> _Selbst ausprobieren_:
Schreibe die Zeilen der Auflistung unten von der Zeile mit „外壁にはオリジナルの外通気工法を採用。気密フィルム“ bis zum Ende der Auflistung als JSON-Liste von Zeichenketten um, mit einer Zeichenkette pro Zeile und ohne Leerzeilen. Lass die Bilder in der Antwort weg.

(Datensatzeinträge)
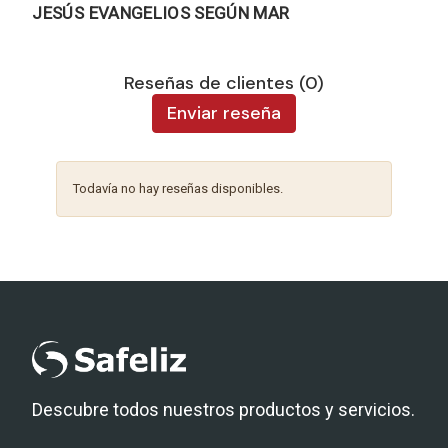
JESÚS EVANGELIOS SEGÚN MAR
Reseñas de clientes (0)
Enviar reseña
Todavía no hay reseñas disponibles.
Descubre todos nuestros productos y servicios.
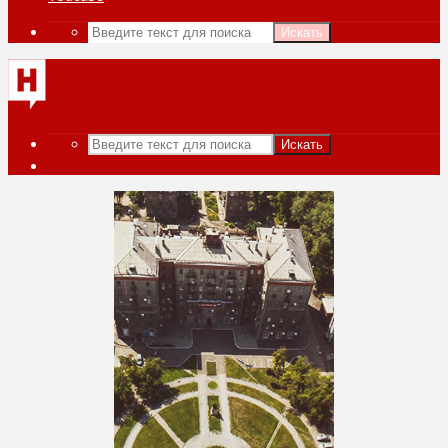
Искать
Искать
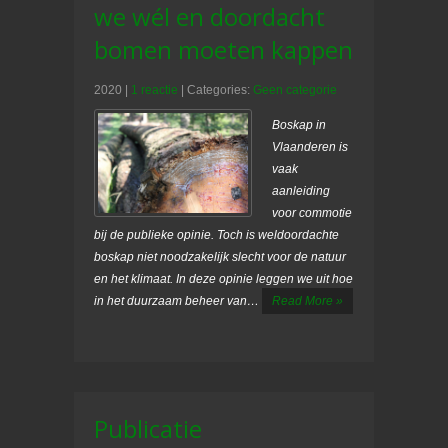
we wél en doordacht
bomen moeten kappen
2020
|
1 reactie
| Categories:
Geen categorie
Boskap in
Vlaanderen is
vaak
aanleiding
voor commotie
bij de publieke opinie. Toch is weldoordachte
boskap niet noodzakelijk slecht voor de natuur
en het klimaat. In deze opinie leggen we uit hoe
in het duurzaam beheer van…
Read More »
Publicatie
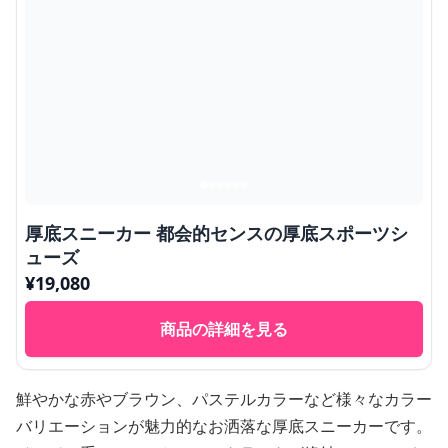
厚底スニーカー 都会的センスの厚底スポーツシ
ューズ
¥
19,080
商品の詳細を見る
鮮やかな赤やブラウン、パステルカラーなど様々なカラー
バリエーションが魅力的なお洒落な厚底スニーカーです。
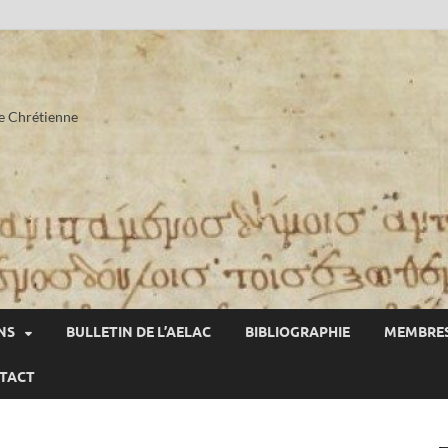
he Chrétienne
NS
BULLETIN DE L’AELAC
BIBLIOGRAPHIE
MEMBRES
TACT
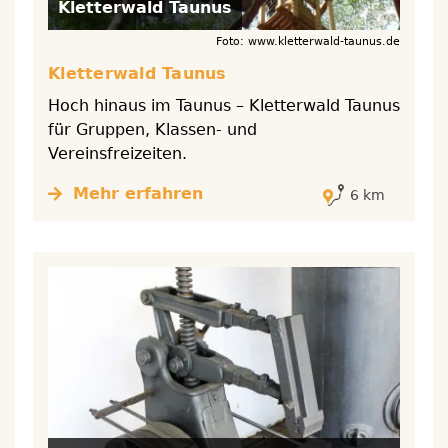
Kletterwald Taunus
Foto: www.kletterwald-taunus.de
Kletterwald Taunus
Hoch hinaus im Taunus – Kletterwald Taunus
für Gruppen, Klassen- und
Vereinsfreizeiten.
Mehr erfahren
6 km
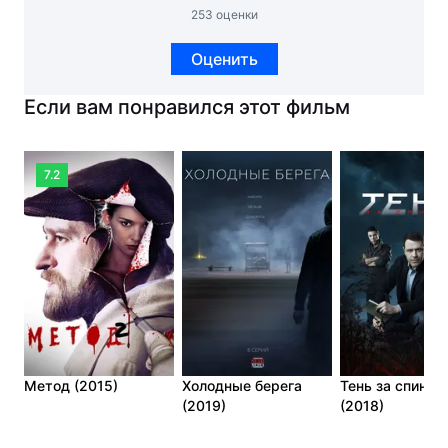
253 оценки
Оценить
Если вам понравился этот фильм
7.2
Метод (2015)
Холодные берега
Тень за спиной
(2019)
(2018)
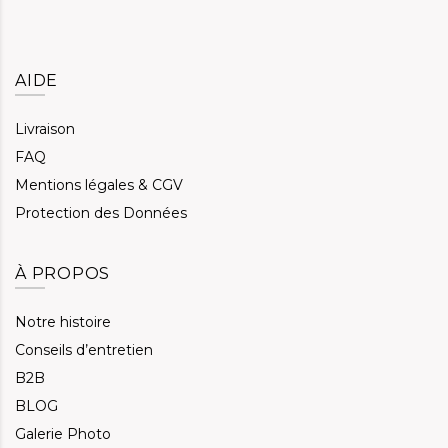
AIDE
Livraison
FAQ
Mentions légales & CGV
Protection des Données
À PROPOS
Notre histoire
Conseils d’entretien
B2B
BLOG
Galerie Photo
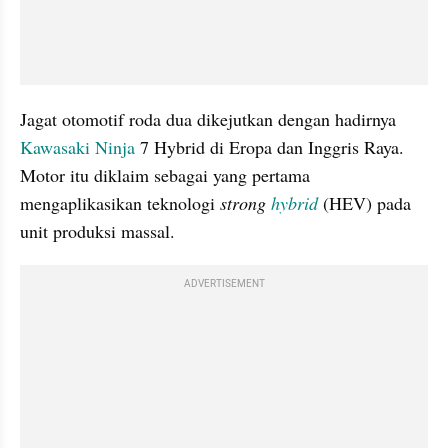
Jagat otomotif roda dua dikejutkan dengan hadirnya 
Kawasaki Ninja
 7 Hybrid di Eropa dan Inggris Raya. 
Motor itu diklaim sebagai yang pertama 
mengaplikasikan teknologi 
strong 
hybrid
 (HEV) pada 
unit produksi massal.
ADVERTISEMENT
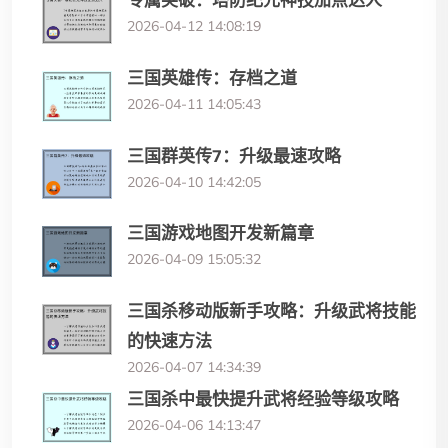
专属突破：塔防纪元神技加点达人
2026-04-12 14:08:19
三国英雄传：存档之道
2026-04-11 14:05:43
三国群英传7：升级最速攻略
2026-04-10 14:42:05
三国游戏地图开发新篇章
2026-04-09 15:05:32
三国杀移动版新手攻略：升级武将技能
的快速方法
2026-04-07 14:34:39
三国杀中最快提升武将经验等级攻略
2026-04-06 14:13:47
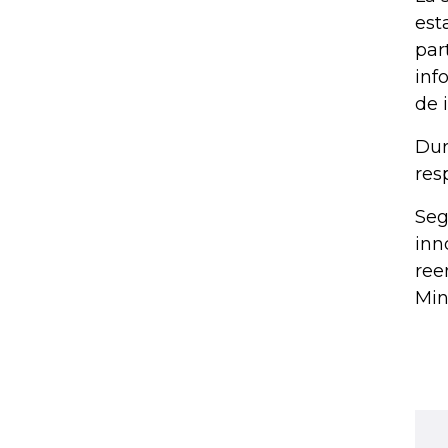
est
par
inf
de 
Dur
res
Seg
inn
ree
Min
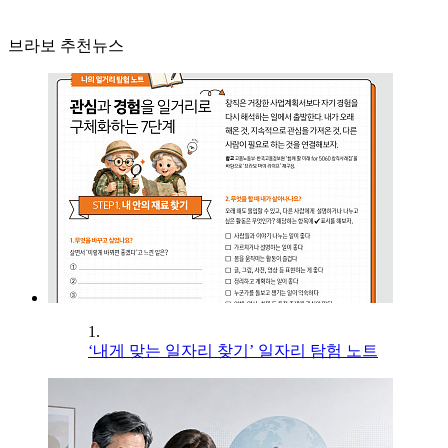
브라보 추천뉴스
1.
‘내게 맞는 일자리 찾기’ 일자리 탐험 노트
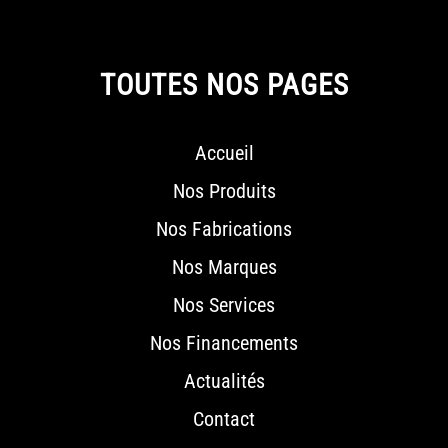
TOUTES NOS PAGES
Accueil
Nos Produits
Nos Fabrications
Nos Marques
Nos Services
Nos Financements
Actualités
Contact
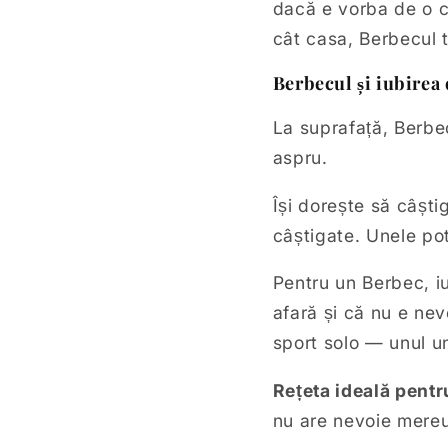
dacă e vorba de o cu
cât casa, Berbecul t
Berbecul și iubirea 
La suprafață, Berbec
aspru.
Își dorește să câștig
câștigate. Unele pot 
Pentru un Berbec, i
afară și că nu e ne
sport solo — unul un
Rețeta ideală pentr
nu are nevoie mere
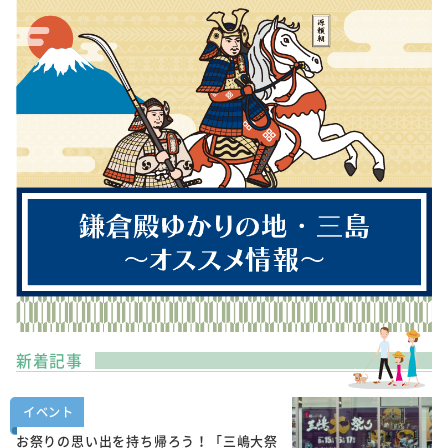
新着記事
イベント
お祭りの思い出を持ち帰ろう！「三嶋大祭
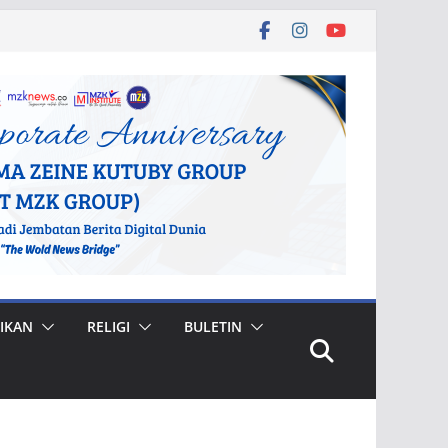
IKAN
RELIGI
BULETIN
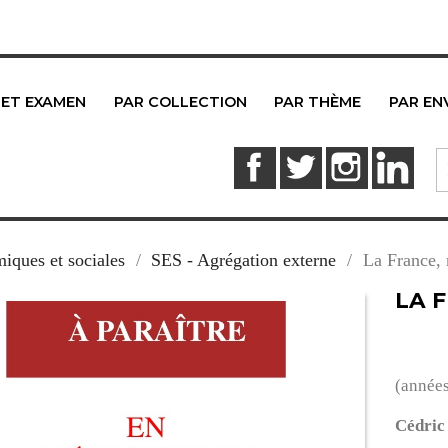
 ET EXAMEN
PAR COLLECTION
PAR THÈME
PAR EN
Facebook
Twitter
Instagram
Link
iques et sociales
SES - Agrégation externe
La France, 
LA 
(année
Cédric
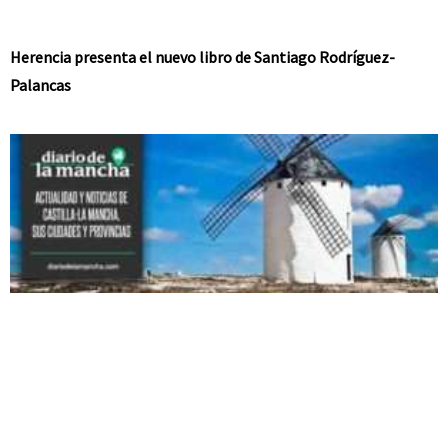
Herencia presenta el nuevo libro de Santiago Rodríguez-
Palancas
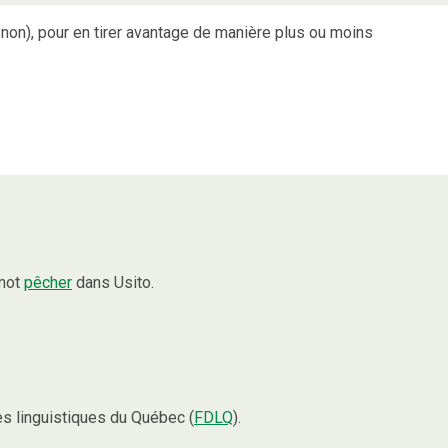
 non), pour en tirer avantage de manière plus ou moins
 mot
pêcher
dans Usito.
s linguistiques du Québec (
FDLQ
).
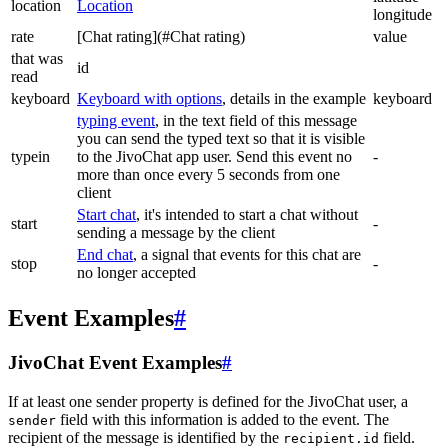
location
Location
longitude
rate
[Chat rating](#Chat rating)
value
that was
id
read
keyboard
Keyboard with options
, details in the example
keyboard
typing event
, in the text field of this message
you can send the typed text so that it is visible
typein
to the JivoChat app user. Send this event no
-
more than once every 5 seconds from one
client
Start chat
, it's intended to start a chat without
start
-
sending a message by the client
End chat
, a signal that events for this chat are
stop
-
no longer accepted
Event Examples
#
JivoChat Event Examples
#
If at least one sender property is defined for the JivoChat user, a
field with this information is added to the event. The
sender
recipient of the message is identified by the
field.
recipient.id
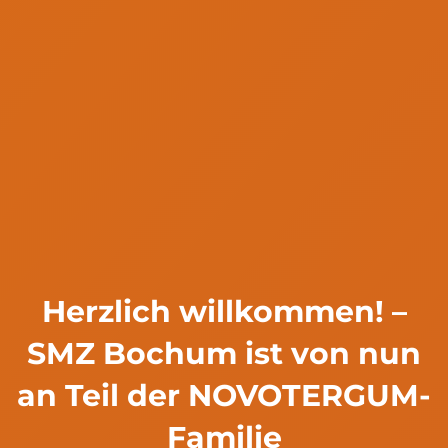
Herzlich willkommen! –
SMZ Bochum ist von nun
an Teil der NOVOTERGUM-
Familie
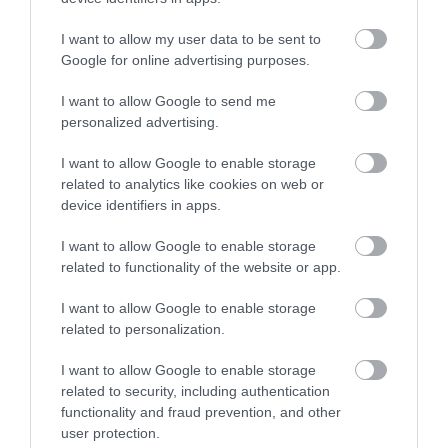
de a legtöbbjük nem kaphat saját nevet
I want to allow my user data to be sent to
A személyzet azóta folyamatos orvosi
Google for online advertising purposes.
vizsgálatokon vesz részt, ahol az
I want to allow Google to send me
egyensúlyérzéket, a látást, az izomerőt és az
personalized advertising.
általános terhelhetőséget is ellenőrzik.
A NASA
közben már a következő lépésekre készül: a
I want to allow Google to enable storage
hivatalos, 2026 februárjában frissített menetrend
related to analytics like cookies on web or
szerint
az Artemis III 2027-ben Föld körüli pályán
device identifiers in apps.
dokkolási és rendszerteszteket végez majd, az
I want to allow Google to enable storage
első új holdraszállást pedig jelenleg az Artemis
related to functionality of the website or app.
IV küldetéshez célozzák 2028 elején
. Az Artemis II
így nem egyszerűen egy sikeres holdkerülés volt,
I want to allow Google to enable storage
de annak próbája is, hogy az ügynökség mennyire
related to personalization.
áll készen a következő, már jóval nehezebb
szakaszra.
I want to allow Google to enable storage
related to security, including authentication
functionality and fraud prevention, and other
Olvasd el ezt is!
user protection.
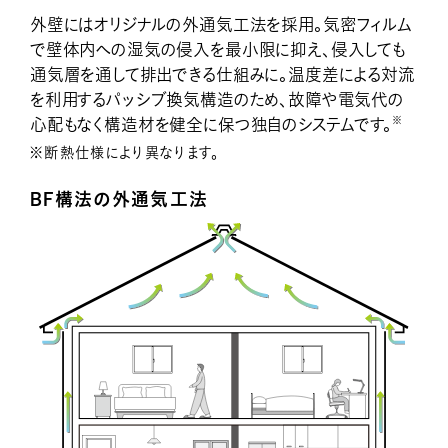
外壁にはオリジナルの外通気工法を採用。気密フィルム
で壁体内への湿気の侵入を最小限に抑え、侵入しても
通気層を通して排出できる仕組みに。温度差による対流
を利用するパッシブ換気構造のため、故障や電気代の
※
心配もなく構造材を健全に保つ独自のシステムです。
※断熱仕様により異なります。
BF構法の外通気工法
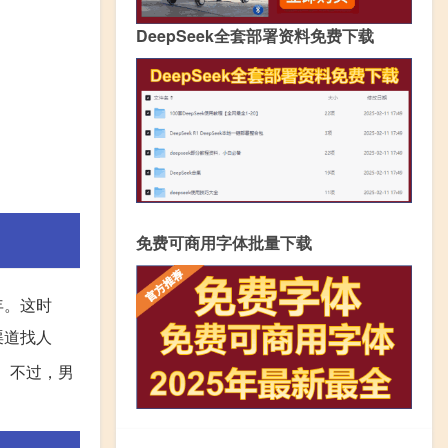
DeepSeek全套部署资料免费下载
免费可商用字体批量下载
年。这时
渠道找人
。不过，男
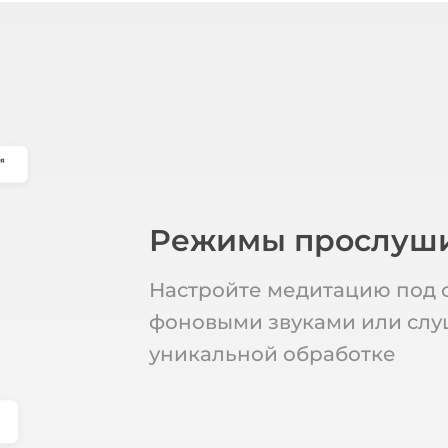
Режимы прослуш
Настройте медитацию под с
фоновыми звуками или слу
уникальной обработке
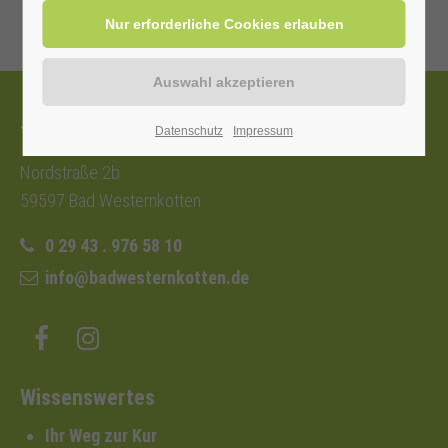
Tourist-Information
Datenschutz
Impressum
Nordstraße 2b
59597 Bad Westernkotten
0 29 43 . 976 58 10
info@badwesternkotten.de
Wissenswertes
Ihr Weg zur Kur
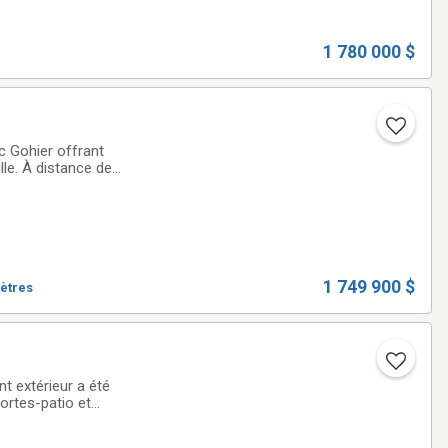
1 780 000 $
c Gohier offrant
lle. À distance de
eries, commerces,
1 749 900 $
mètres
t extérieur a été
portes-patio et
struits et une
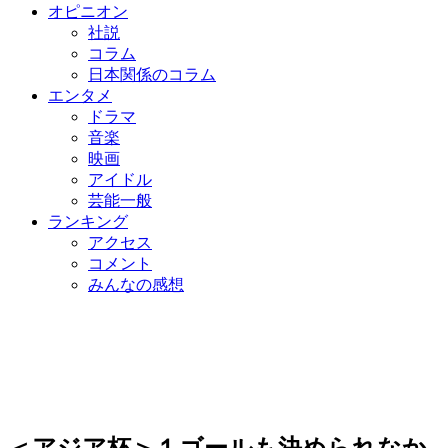
オピニオン
社説
コラム
日本関係のコラム
エンタメ
ドラマ
音楽
映画
アイドル
芸能一般
ランキング
アクセス
コメント
みんなの感想
＜アジア杯＞１ゴールも決められなか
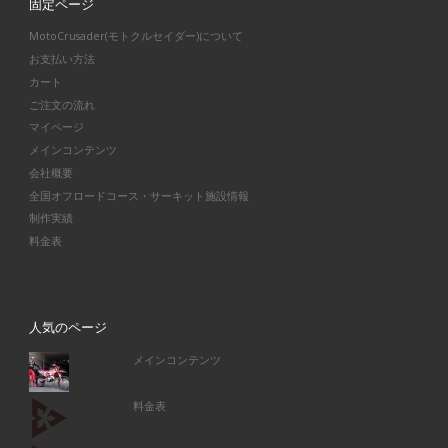
固定ページ
MotoCrusader(モトクルセイダー)について
お支払い方法
カート
ご注文の流れ
マイページ
メインコンテンツ
会社概要
全国オフロードコース・サーキット施設情報
制作実績
料金表
人気のページ
メインコンテンツ
料金表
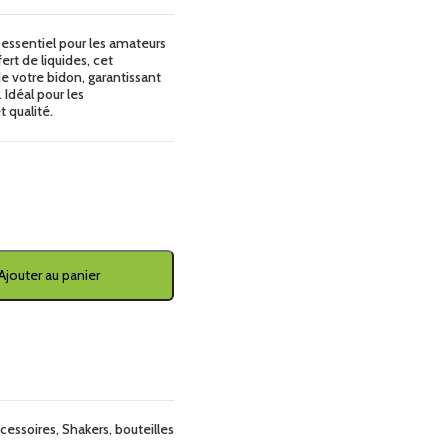
 essentiel pour les amateurs
ert de liquides, cet
e votre bidon, garantissant
Idéal pour les
t qualité.
Ajouter au panier
cessoires
,
Shakers, bouteilles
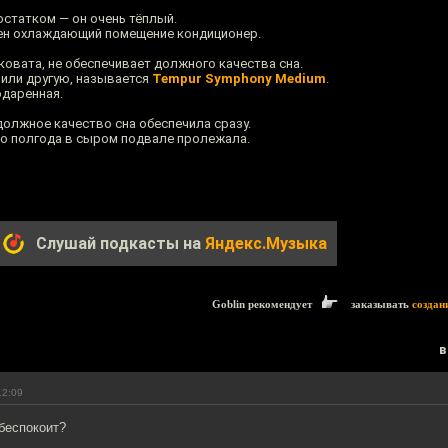
статком — он очень тёплый.
жен охлаждающий помещение кондиционер.
овата, не обеспечивает должного качества сна.
рили другую, называется
Tempur Symphony Medium
.
одаренная.
должное качество сна обеспечила сразу.
то полгода в сыром подвале пролежала.
Слушай подкасты на
Яндекс.Музыка
Goblin рекомендует
заказывать
создан
в
12:09
беспокоит?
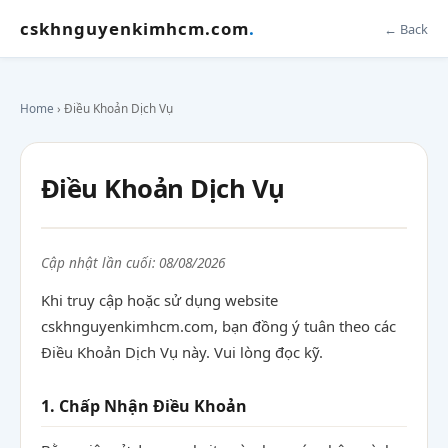
cskhnguyenkimhcm.com
.
← Back
Home
› Điều Khoản Dịch Vụ
Điều Khoản Dịch Vụ
Cập nhật lần cuối: 08/08/2026
Khi truy cập hoặc sử dụng website
cskhnguyenkimhcm.com, bạn đồng ý tuân theo các
Điều Khoản Dịch Vụ này. Vui lòng đọc kỹ.
1. Chấp Nhận Điều Khoản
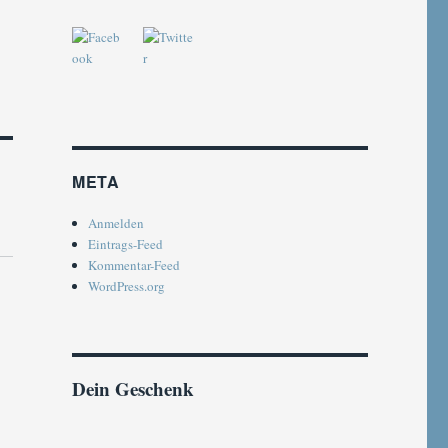
META
Anmelden
Eintrags-Feed
Kommentar-Feed
WordPress.org
Dein Geschenk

> _Lösung_:
[
  "外壁にはオリジナルの外通気工法を採用。気密フィルム",
  "で壁体内への湿気の侵入を最小限に抑え、侵入しても",
  "通気層を通して排出できる仕組みに。温度差による対流",
  "を利用するパッシブ換気構造のため、故障や電気代の",
  "※",
  "心配もなく構造材を健全に保つ独自のシステムです。",
  "※断熱仕様により異なります。",
  "BF構法の外通気工法",
  "DeepSeek全套部署资料免费下载",
  "免费可商用字体批量下载",
  "年。这时",
  "渠道找人",
  "。不过，男",
  "Режимы прослуш",
  "Настройте медитацию под с",
  "фоновыми звуками или слу",
  "уникальной обработке",
  "Tourist-Information",
  "Datenschutz",
  "Impressum",
  "Nordstraße 2b",
  "59597 Bad Westernkotten",
  "0 29 43 . 976 58 10",
  "info@badwesternkotten.de",
  "Wissenswertes",
  "Ihr Weg zur Kur",
  "1 780 000 $",
  "c Gohier offrant",
  "lle. À distance de",
  "eries, commerces,",
  "1 749 900 $",
  "mètres",
  "t extérieur a été",
  "portes-patio et",
  "struits et une",
  "オピニオン",
  "社説",
  "コラム",
  "日本関係のコラム",
  "エンタメ",
  "ドラマ",
  "音楽",
  "映画",
  "アイドル",
  "芸能一般",
  "ランキング",
  "アクセス",
  "コメント",
  "みんなの感想",
  "＜アジア杯＞１ゴールも決められなか",
  "固定ページ",
  "MotoCrusader(モトクルセイダー)について",
  "お支払い方法",
  "カート",
  "ご注文の流れ",
  "マイページ",
  "メインコンテンツ",
  "会社概要",
  "全国オフロードコース・サーキット施設情報",
  "制作実績",
  "料金表",
  "人気のページ",
  "メインコンテンツ",
  "料金表",
  " essentiel pour les amateurs",
  "ert de liquides, cet",
  "e votre bidon, garantissant",
  "Idéal pour les",
  "t qualité.",
  "Ajouter au panier",
  "cessoires",
  ",",
  "Shakers, bouteilles",
  "статком — он очень тёплый.",
  "жен охлаждающий помещение кондиционер.",
  "овата, не обеспечивает должного качества сна.",
  "рили другую, называется",
  "Tempur Symphony Medium",
  ".",
  "одаренная.",
  "должное качество сна обеспечила сразу.",
  "то полгода в сыром подвале пролежала.",
  "Слушай подкасты на",
  "Яндекс.Музыка",
  "Goblin рекомендует",
  "заказывать",
  "создан",
  "в",
  "12:09",
  "беспокоит?",
  "cskhnguyenkimhcm.com",
  ".",
  "← Back",
  "Home",
  "› Điều Khoản Dịch Vụ",
  "Điều Khoản Dịch Vụ",
  "Cập nhật lần cuối: 08/08/2026",
  "Khi truy cập hoặc sử dụng website",
  "cskhnguyenkimhcm.com, bạn đồng ý tuân theo các",
  "Điều Khoản Dịch Vụ này. Vui lòng đọc kỹ.",
  "1. Chấp Nhận Điều Khoản",
  "META",
  "Anmelden",
  "Eintrags-Feed",
  "Kommentar-Feed",
  "WordPress.org",
  "Dein Geschenk"
]